By: AJ McClellan
Last night was a doozy at Graileys. We had some killer wines out on the table, I was very interested in comparing the Grange and the Guigal that we had opened. The Grange opened up right out of the bottle and was putting forth an impressive display of fruit and earth notes. I was somewhat disappointed with the Guigal thinking that the Grange was going to outshine it. Only after a few hours the Grange plateaued and the Guigal was still continuing to climb, getting better with every sip… I was also very surprised and impressed with the 96 Lynch Bages. Sometimes you just get a bottle that shows very well. I have had the 96 Lynch Bages several times in the recent past and this one was by far the best that I have had. Remarkable!
1996 Lynch Bages – This Lynch Bages was rocking. The nose showed notes of foliage with big black fruit and a subtle hint of tobacco and smoke. I was very impressed with the body and structure of the wine. The palate was smooth with great tannic structure and a long finish of black fruits and chocolate.
1998 Grange – Upon opening the Grange was killing it! Big blueberries with smoky herbaceous notes followed by massive chocolaty tannins and dried anise.
1995 Pichon Lalande – The Pichon was drinking well but surprisingly not quite up to the Lynch Bages. Classic earthy tones on the nose and palate with a slight thinness on the back end. The wine was very good but compared to the other wines on the table it faded to the wayside.
1996 Guigal La Mouline – The Guigal started off slow with a slight game note and smoke giving off signals of what was to come. After a good two hours in the glass the Guigal exploded to show a forest of tobacco seeded with roses and violets. There was also a very pleasant fruit note of black cherries and ripe black plums.

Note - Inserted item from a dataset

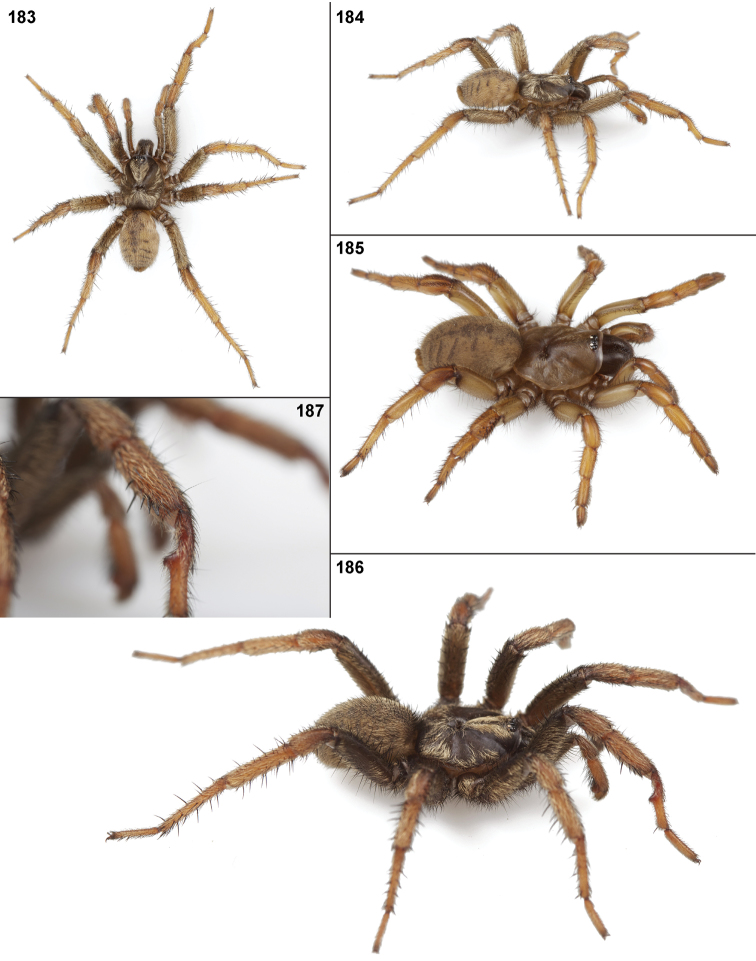
Photographs of live Aptostichus barackobamai sp. n. 183, 184 male paratype specimen from Tehama Co. (MY3805) 185 female specimen from Tehama Co. (MY3804) 186, 187 male specimen from Marin Co. (AUMS001).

2000 Ponsot Clos de la Roche – I am sad to report that this bottle was inflicted with TCA… We kept going back to the wine through the night in hopes that the wine was not corked and at one point a hopeful member gave me the glass declaring that the wine may be drinking. After tasting the wine I still believe that while it was not overtly corked the wine was dead on the palate and showing slight signs of the dreaded trichloroanisole…
1997 Domaine Leflaive Puligny Montrachet 1er Les Folatieres – Oh how I love Leflaive. This wine was beautiful showing quince, pear, honeysuckle, limestone, and lilies. Impeccable balance with wonderful acidity and a great mineral finish. Yumm…
1998 Pichon Lalande – The 98 Pichon was showing very well. Still not quite competing with the 96 Lynch Bages, which was singing. The 98 Pichon was drinking very well with earthy undertones and a great fruit forward nature of a younger Bordeaux.